- Opening Delimiter -

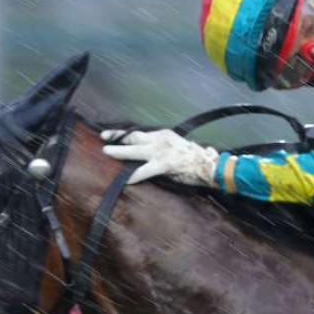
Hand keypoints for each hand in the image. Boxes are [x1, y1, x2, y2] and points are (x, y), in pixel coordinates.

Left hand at [101, 129, 219, 186]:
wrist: (210, 166)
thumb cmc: (197, 159)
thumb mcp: (179, 146)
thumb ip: (165, 148)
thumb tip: (154, 153)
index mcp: (164, 135)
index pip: (141, 133)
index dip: (126, 134)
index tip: (115, 133)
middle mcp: (160, 140)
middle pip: (134, 136)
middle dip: (117, 136)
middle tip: (104, 136)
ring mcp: (161, 152)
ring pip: (134, 150)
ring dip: (119, 151)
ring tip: (107, 152)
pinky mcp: (163, 164)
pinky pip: (144, 170)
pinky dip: (134, 175)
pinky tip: (125, 179)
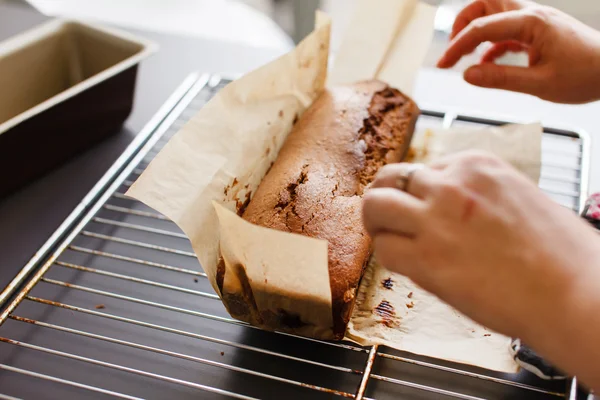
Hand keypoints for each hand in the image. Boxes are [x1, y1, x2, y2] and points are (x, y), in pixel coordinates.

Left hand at [362, 151, 599, 388]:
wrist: (576, 293)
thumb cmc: (561, 254)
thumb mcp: (519, 197)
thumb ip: (477, 194)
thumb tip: (448, 207)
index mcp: (477, 164)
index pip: (424, 168)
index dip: (417, 191)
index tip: (422, 209)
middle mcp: (451, 184)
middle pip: (390, 177)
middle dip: (384, 196)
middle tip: (386, 216)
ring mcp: (435, 220)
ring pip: (375, 207)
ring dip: (376, 222)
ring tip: (386, 236)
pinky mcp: (426, 260)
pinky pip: (384, 250)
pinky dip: (388, 256)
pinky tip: (406, 266)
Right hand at [437, 0, 599, 103]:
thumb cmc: (586, 76)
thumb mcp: (541, 84)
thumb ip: (501, 79)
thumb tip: (467, 75)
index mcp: (531, 23)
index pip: (482, 27)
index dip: (457, 46)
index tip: (442, 65)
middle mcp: (531, 15)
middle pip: (486, 3)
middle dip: (463, 23)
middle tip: (452, 50)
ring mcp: (535, 21)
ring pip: (495, 13)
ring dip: (476, 30)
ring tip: (464, 56)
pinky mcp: (539, 31)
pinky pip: (507, 30)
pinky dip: (491, 43)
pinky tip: (486, 63)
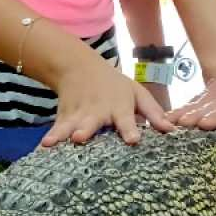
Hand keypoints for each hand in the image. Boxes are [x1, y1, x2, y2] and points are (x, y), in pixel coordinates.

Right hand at [42, 56, 174, 146]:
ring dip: (63, 134)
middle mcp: (97, 111)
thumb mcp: (136, 93)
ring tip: (54, 143)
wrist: (79, 67)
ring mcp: (78, 114)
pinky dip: (50, 137)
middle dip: (86, 129)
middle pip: (92, 121)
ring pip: (70, 125)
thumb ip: (153, 113)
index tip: (133, 140)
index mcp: (118, 106)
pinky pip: (57, 129)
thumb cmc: (114, 85)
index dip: (129, 129)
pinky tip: (43, 148)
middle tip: (80, 138)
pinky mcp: (63, 117)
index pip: (125, 118)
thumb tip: (172, 130)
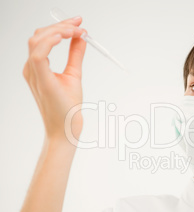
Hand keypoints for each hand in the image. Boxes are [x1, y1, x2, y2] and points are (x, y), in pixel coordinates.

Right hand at [23, 16, 86, 142]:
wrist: (66, 128)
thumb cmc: (67, 106)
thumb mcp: (74, 73)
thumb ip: (75, 54)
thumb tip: (82, 37)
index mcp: (37, 67)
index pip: (44, 38)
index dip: (60, 26)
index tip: (78, 22)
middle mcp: (32, 68)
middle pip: (39, 36)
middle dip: (60, 25)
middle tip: (79, 23)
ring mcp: (34, 74)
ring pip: (37, 40)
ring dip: (58, 31)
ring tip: (76, 31)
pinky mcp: (41, 80)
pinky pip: (39, 54)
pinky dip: (50, 42)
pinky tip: (64, 37)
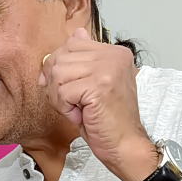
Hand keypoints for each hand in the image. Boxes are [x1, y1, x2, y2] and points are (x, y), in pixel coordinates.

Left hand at [40, 28, 157, 180]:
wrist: (125, 146)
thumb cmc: (108, 120)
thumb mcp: (95, 83)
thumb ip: (84, 59)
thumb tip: (75, 34)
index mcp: (115, 52)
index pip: (70, 44)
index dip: (58, 67)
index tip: (64, 89)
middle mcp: (114, 56)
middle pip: (60, 58)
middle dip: (56, 84)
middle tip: (71, 103)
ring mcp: (107, 69)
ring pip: (57, 74)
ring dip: (60, 97)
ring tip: (77, 110)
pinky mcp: (99, 86)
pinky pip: (62, 91)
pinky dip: (65, 108)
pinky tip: (81, 115)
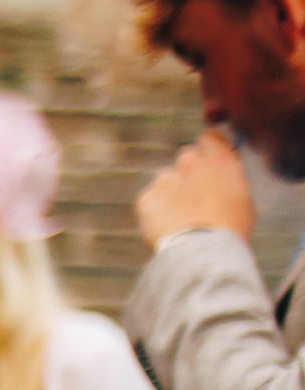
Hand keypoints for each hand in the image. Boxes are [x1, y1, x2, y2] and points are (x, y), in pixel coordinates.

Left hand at [137, 133, 255, 255]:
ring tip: (183, 218)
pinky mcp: (147, 198)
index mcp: (219, 160)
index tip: (210, 159)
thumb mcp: (242, 198)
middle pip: (186, 158)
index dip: (209, 148)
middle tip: (196, 197)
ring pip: (166, 180)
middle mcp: (190, 163)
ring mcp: (166, 180)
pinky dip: (155, 210)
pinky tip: (167, 226)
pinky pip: (150, 199)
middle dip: (190, 173)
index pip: (209, 138)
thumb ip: (228, 178)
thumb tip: (221, 174)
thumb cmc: (230, 229)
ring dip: (172, 193)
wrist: (204, 251)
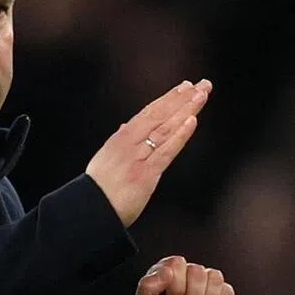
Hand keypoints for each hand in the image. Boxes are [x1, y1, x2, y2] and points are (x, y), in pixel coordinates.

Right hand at [86, 79, 210, 226]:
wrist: (90, 209)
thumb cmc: (98, 189)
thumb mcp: (106, 159)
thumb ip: (119, 141)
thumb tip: (126, 126)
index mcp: (121, 139)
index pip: (149, 113)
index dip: (169, 99)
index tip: (185, 87)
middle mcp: (130, 143)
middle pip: (161, 115)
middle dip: (183, 98)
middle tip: (204, 84)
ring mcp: (139, 157)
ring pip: (166, 128)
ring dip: (186, 109)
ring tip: (203, 95)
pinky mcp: (146, 174)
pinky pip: (166, 150)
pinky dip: (180, 134)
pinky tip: (192, 120)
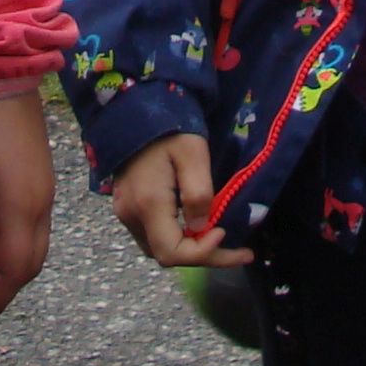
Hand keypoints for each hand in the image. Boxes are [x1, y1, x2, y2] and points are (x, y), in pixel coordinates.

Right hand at [109, 130, 244, 270]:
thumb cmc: (168, 128)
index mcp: (148, 204)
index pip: (172, 253)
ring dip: (191, 250)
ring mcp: (125, 212)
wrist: (135, 109)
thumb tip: (202, 228)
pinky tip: (198, 227)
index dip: (202, 252)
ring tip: (222, 241)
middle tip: (240, 251)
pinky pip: (152, 234)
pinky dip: (177, 238)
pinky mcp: (126, 206)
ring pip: (159, 248)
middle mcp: (131, 215)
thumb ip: (198, 194)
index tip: (224, 231)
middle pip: (166, 255)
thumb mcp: (193, 155)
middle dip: (204, 256)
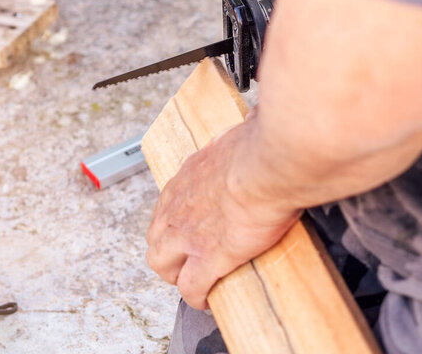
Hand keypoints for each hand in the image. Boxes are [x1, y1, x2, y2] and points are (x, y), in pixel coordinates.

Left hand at [146, 120, 299, 309]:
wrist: (266, 167)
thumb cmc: (260, 146)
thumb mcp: (243, 132)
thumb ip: (246, 134)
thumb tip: (260, 120)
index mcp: (188, 175)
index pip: (170, 202)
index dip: (175, 218)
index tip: (188, 224)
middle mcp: (179, 205)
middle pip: (155, 235)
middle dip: (165, 250)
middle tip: (182, 258)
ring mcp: (189, 234)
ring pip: (163, 264)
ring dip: (174, 274)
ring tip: (189, 281)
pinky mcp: (208, 258)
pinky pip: (192, 287)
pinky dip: (196, 296)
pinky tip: (205, 300)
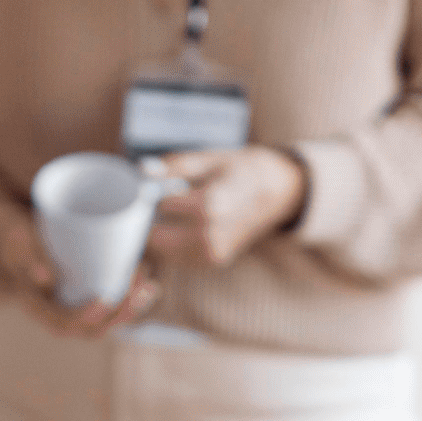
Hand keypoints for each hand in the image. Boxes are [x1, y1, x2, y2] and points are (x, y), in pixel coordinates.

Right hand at [0, 217, 157, 338]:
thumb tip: (45, 277)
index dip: (85, 316)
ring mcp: (77, 311)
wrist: (23, 245)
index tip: (103, 298)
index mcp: (40, 309)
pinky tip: (150, 287)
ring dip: (131, 309)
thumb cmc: (19, 241)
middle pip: (91, 329)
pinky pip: (114, 310)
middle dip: (118, 313)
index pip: (63, 323)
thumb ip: (29, 256)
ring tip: (149, 286)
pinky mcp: (91, 301)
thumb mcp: (18, 244)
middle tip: (136, 289)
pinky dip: (133, 302)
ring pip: (107, 322)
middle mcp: (60, 316)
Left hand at [145, 146, 306, 268]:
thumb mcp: (210, 159)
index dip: (147, 195)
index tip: (145, 187)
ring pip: (163, 252)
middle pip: (155, 237)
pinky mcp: (213, 262)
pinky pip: (177, 258)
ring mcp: (212, 253)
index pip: (158, 206)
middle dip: (147, 220)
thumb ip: (175, 166)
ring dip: (157, 234)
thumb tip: (143, 170)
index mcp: (209, 205)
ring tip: (167, 213)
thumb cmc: (241, 170)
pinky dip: (171, 245)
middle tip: (149, 204)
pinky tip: (181, 226)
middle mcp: (210, 235)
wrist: (278, 192)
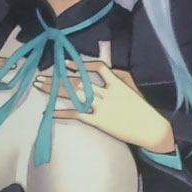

- Closing Delimiter -

Assignment: What you return must match the lines above from the one with "middle mcp: (179, 205)" through the one with "index mcp: (209, 205)" exactly, with both ends included and the pictures excluded.

Expected answer:
middle mcp: (179, 205)
middle pip: (155, 235)
middle dip: (165, 250)
middle tip: (182, 258)
ring mcp: (189, 234)
ring pip: (163, 264)
ring dip: (174, 274)
ring tip: (189, 281)
pinky mcp: (208, 258)
pinky pip: (192, 287)
pinky dip: (196, 296)
pinky tip: (205, 300)
Hand keypoints for each hand in the image. Boxes are [x1, y1, x2, y2] and points are (x, y), in pixel coordinates.

Right hand at [0, 217, 157, 338]:
thumb tip: (45, 277)
index dip: (85, 316)
ring mcp: (77, 311)
wrist: (23, 245)
index tip: (103, 298)
index mcp: (40, 309)
pinky tip: (150, 287)
ring dip: (131, 309)
thumb cmc: (19, 241)
middle pip: (91, 329)
pinky pip: (114, 310)
middle dip: (118, 313)
index pip: (63, 323)
thumb ip: (29, 256)
ring tip: (149, 286)
pinky mcp: (91, 301)
thumb mcp: (18, 244)
middle tip: (136, 289)
pinky dip: (133, 302)
ring pip: (107, 322)
middle mcp: (60, 316)
Left hand at [145, 146, 306, 268]:
thumb mcp: (210, 159)
index dip: (147, 195)
index tip: (145, 187)
ring pip: (163, 252)
middle pip: (155, 237)
pinky mcp: (213, 262)
pinky pip: (177, 258)
ring mcp: (212, 253)
index pip: (158, 206)
middle dip: (147, 220)
thumb ip: (175, 166)
ring dip: (157, 234)
thumb tip: (143, 170)
index mcp: (209, 205)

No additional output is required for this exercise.